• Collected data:
[Start of section]

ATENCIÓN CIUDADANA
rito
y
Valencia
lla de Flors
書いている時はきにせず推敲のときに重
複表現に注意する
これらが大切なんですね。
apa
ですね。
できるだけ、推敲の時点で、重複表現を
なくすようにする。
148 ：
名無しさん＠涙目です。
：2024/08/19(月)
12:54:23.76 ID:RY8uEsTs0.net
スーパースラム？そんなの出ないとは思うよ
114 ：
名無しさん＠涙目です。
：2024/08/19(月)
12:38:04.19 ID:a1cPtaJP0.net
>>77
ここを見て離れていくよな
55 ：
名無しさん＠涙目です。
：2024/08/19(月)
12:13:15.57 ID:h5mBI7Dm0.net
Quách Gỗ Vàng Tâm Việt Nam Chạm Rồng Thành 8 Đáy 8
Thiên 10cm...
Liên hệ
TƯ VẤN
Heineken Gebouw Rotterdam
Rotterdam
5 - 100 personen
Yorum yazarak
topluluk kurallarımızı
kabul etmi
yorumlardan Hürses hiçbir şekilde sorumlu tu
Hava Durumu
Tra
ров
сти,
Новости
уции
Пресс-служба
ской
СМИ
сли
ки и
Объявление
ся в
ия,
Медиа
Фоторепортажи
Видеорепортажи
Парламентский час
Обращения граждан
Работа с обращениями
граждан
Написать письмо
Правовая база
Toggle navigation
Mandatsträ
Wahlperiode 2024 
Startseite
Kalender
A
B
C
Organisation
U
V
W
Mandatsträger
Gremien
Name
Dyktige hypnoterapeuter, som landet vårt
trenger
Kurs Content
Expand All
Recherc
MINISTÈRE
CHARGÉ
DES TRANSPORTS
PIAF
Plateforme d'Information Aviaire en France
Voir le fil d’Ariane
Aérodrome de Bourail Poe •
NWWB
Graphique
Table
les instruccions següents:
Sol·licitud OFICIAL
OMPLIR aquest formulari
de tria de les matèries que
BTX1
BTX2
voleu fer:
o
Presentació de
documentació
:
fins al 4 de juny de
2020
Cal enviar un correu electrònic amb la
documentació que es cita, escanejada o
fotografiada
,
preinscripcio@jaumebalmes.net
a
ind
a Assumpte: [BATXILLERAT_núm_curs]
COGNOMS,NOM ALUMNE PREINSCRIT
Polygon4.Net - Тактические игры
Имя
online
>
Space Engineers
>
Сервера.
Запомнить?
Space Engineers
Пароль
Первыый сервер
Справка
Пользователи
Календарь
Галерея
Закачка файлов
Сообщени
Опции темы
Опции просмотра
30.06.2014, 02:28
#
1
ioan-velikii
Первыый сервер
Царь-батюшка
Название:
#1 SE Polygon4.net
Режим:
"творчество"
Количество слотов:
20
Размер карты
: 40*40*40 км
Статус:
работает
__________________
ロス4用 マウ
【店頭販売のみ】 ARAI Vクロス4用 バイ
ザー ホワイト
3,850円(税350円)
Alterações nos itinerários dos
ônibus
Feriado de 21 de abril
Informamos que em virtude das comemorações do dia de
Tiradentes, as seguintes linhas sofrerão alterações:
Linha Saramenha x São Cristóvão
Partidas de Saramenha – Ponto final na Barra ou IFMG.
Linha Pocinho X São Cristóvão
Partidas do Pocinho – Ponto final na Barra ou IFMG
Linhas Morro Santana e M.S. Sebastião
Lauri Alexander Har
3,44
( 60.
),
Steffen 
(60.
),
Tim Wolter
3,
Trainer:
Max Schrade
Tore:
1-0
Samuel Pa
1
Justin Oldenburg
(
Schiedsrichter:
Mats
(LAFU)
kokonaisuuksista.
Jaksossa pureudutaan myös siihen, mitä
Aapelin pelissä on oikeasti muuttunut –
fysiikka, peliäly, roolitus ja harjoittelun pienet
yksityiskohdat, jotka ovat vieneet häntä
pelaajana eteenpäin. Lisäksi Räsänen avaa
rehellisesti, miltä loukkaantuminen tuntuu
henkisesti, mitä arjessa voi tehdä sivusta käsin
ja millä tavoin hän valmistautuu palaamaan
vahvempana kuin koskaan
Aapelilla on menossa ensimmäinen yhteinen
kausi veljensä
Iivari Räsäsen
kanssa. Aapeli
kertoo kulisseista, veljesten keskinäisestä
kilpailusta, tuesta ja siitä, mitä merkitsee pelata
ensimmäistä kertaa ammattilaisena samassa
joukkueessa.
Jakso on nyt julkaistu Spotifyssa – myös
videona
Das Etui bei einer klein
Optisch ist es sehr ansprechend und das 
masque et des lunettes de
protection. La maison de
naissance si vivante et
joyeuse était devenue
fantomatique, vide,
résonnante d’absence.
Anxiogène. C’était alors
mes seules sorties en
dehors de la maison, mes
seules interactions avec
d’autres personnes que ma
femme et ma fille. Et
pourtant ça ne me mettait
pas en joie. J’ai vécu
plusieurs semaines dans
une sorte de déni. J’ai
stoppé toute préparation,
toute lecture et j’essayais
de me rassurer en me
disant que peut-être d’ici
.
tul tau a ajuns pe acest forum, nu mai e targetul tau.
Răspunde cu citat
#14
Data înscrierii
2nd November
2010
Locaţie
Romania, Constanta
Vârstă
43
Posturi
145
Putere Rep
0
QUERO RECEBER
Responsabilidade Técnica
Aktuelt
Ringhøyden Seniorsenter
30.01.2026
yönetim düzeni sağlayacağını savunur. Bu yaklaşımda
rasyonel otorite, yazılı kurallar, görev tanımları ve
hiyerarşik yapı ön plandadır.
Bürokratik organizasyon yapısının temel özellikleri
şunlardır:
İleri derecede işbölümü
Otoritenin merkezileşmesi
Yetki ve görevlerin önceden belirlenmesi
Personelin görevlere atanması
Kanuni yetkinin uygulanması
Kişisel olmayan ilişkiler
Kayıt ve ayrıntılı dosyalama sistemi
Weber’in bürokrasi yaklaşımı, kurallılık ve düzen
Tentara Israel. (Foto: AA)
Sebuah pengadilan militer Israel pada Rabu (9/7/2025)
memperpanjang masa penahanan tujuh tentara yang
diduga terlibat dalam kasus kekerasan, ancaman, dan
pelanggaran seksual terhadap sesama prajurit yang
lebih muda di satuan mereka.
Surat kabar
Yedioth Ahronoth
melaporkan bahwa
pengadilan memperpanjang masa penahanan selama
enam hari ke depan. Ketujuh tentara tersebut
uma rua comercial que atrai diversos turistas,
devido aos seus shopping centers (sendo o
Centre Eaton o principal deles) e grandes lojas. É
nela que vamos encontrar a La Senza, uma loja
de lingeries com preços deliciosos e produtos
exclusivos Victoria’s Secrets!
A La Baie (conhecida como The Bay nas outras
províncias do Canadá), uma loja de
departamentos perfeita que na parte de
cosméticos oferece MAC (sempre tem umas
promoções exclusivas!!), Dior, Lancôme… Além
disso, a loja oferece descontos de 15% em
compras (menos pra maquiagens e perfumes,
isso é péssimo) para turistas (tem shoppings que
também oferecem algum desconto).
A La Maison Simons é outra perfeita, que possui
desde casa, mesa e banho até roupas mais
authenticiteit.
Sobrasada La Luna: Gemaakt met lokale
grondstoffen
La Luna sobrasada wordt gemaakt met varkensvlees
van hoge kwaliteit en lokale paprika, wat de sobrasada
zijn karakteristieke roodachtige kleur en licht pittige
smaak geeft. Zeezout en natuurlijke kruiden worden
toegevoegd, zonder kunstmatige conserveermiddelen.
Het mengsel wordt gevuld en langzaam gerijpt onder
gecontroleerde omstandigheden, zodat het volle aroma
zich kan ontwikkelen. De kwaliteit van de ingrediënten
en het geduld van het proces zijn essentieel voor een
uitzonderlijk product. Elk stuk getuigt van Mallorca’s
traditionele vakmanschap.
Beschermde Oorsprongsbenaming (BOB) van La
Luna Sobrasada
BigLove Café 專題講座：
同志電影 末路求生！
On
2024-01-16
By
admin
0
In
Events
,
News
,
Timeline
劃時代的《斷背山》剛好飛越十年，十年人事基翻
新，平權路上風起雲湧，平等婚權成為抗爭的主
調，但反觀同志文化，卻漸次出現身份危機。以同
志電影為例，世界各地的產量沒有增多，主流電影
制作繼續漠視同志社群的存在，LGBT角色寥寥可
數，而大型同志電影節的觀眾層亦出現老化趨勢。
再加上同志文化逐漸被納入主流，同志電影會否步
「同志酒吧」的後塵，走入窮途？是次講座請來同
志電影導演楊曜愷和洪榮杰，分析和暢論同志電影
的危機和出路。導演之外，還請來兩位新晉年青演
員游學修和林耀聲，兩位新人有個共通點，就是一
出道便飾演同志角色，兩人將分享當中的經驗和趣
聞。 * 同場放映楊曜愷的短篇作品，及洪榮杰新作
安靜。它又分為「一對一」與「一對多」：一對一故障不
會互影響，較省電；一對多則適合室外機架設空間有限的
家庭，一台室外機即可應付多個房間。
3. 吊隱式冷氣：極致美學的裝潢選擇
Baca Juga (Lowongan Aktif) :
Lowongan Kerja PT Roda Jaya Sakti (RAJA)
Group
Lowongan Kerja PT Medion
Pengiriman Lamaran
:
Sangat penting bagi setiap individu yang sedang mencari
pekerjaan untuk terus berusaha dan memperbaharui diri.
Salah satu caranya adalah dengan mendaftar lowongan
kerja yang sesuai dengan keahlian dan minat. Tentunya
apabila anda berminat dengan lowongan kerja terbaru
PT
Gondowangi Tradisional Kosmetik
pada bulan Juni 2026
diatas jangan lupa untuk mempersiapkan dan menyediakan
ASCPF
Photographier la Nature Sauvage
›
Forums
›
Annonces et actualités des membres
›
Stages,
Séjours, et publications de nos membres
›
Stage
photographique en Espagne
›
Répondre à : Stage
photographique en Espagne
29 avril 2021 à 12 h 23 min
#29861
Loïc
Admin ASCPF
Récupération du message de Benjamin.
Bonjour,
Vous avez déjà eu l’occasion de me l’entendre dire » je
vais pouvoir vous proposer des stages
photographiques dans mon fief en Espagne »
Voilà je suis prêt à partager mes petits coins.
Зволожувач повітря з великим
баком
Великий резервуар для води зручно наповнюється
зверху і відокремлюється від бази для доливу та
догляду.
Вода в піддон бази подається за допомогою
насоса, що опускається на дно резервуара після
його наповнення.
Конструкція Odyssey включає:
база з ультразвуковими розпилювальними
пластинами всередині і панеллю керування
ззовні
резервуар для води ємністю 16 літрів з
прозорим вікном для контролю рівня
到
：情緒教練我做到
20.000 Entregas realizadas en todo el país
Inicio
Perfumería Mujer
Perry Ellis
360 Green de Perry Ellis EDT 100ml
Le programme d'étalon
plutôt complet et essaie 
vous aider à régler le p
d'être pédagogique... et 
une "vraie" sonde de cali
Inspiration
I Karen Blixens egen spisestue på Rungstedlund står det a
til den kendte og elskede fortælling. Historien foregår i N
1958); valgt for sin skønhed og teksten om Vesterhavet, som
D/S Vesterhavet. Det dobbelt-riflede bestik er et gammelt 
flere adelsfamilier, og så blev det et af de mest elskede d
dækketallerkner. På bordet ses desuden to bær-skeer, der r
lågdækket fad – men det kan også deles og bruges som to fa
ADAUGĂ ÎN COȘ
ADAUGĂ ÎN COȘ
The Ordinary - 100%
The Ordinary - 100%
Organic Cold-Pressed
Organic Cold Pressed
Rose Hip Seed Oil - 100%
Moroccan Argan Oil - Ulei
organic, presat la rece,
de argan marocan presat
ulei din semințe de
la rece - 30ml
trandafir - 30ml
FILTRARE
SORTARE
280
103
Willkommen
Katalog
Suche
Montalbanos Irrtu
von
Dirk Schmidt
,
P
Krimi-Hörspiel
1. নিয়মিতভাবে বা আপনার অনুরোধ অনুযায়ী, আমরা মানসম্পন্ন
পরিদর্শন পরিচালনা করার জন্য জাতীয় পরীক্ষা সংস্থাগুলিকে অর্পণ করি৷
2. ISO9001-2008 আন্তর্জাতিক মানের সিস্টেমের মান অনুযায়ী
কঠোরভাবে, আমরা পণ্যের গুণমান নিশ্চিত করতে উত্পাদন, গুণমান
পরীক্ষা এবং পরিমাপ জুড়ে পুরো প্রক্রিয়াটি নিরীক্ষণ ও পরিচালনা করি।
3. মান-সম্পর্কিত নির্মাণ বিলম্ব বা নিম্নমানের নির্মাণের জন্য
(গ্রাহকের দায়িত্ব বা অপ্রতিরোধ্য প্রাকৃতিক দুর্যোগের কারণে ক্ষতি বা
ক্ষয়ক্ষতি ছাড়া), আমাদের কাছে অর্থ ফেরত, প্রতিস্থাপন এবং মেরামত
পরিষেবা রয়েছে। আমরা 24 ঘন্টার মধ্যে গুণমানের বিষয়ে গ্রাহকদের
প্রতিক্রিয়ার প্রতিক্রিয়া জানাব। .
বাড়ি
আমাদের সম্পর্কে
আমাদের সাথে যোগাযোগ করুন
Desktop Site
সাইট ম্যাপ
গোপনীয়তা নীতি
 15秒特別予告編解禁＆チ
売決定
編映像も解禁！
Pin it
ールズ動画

[End of section]

• TASK INSTRUCTIONS: Reproduce word for word every line of the records from the first one through the line containing "Размер карты", with that line included.

• WORKED SOLUTION:
ATENCIÓN CIUDADANA
rito
y
Valencia
lla de Flors
書いている時はきにせず推敲のときに重
複表現に注意する
これらが大切なんですね。
apa
ですね。
できるだけ、推敲の時点で、重複表現を
なくすようにする。
148 ：
名無しさん＠涙目です。
：2024/08/19(月)
12:54:23.76 ID:RY8uEsTs0.net
スーパースラム？そんなの出ないとは思うよ
114 ：
名無しさん＠涙目です。
：2024/08/19(月)
12:38:04.19 ID:a1cPtaJP0.net
>>77
ここを見て離れていくよな
55 ：
名無しさん＠涙目です。
：2024/08/19(月)
12:13:15.57 ID:h5mBI7Dm0.net
Quách Gỗ Vàng Tâm Việt Nam Chạm Rồng Thành 8 Đáy 8
Thiên 10cm...
Liên hệ
TƯ VẤN
Heineken Gebouw Rotterdam
Rotterdam
5 - 100 personen
Yorum yazarak
topluluk kurallarımızı
kabul etmi
yorumlardan Hürses hiçbir şekilde sorumlu tu
Hava Durumu
Tra
ров
сти,
Новости
уции
Пресс-служба
ской
СМИ
сли
ки и
Объявление
ся в
ия,
Медиа
Фоторепортажи
Видеорепортажи
Парламентский час
Обращения граждан
Работа с обращениями
граждан
Написать письмо
Правовая база
Toggle navigation
Mandatsträ
Wahlperiode 2024 
Startseite
Kalender
A
B
C
Organisation
U
V
W
Mandatsträger
Gremien
Name
Dyktige hypnoterapeuter, som landet vårt
trenger
Kurs Content
Expand All
Recherc
MINISTÈRE
CHARGÉ
DES TRANSPORTS
PIAF
Plateforme d'Information Aviaire en France
Voir le fil d’Ariane
Aérodrome de Bourail Poe •
NWWB
Graphique
Table
les instruccions següents:
Sol·licitud OFICIAL
OMPLIR aquest formulari
de tria de les matèries que
BTX1
BTX2
voleu fer:
o
Presentació de
documentació
:
fins al 4 de juny de
2020
Cal enviar un correu electrònic amb la
documentació que es cita, escanejada o
fotografiada
,
preinscripcio@jaumebalmes.net
a
ind
a Assumpte: [BATXILLERAT_núm_curs]
COGNOMS,NOM ALUMNE PREINSCRIT
Polygon4.Net - Тактические игры
Имя
online
>
Space Engineers
>
Сервера.
Запомнить?
Space Engineers
Пароль
Первыый сервер
Справка
Пользователи
Календарь
Галерея
Закачка файлов
Сообщени
Опции темы
Опции просмотра
30.06.2014, 02:28
#
1
ioan-velikii
Первыый сервер
Царь-батюшка
Название:
#1 SE Polygon4.net
Режим:
"творчество"
Количество слотов:
20
Размер карты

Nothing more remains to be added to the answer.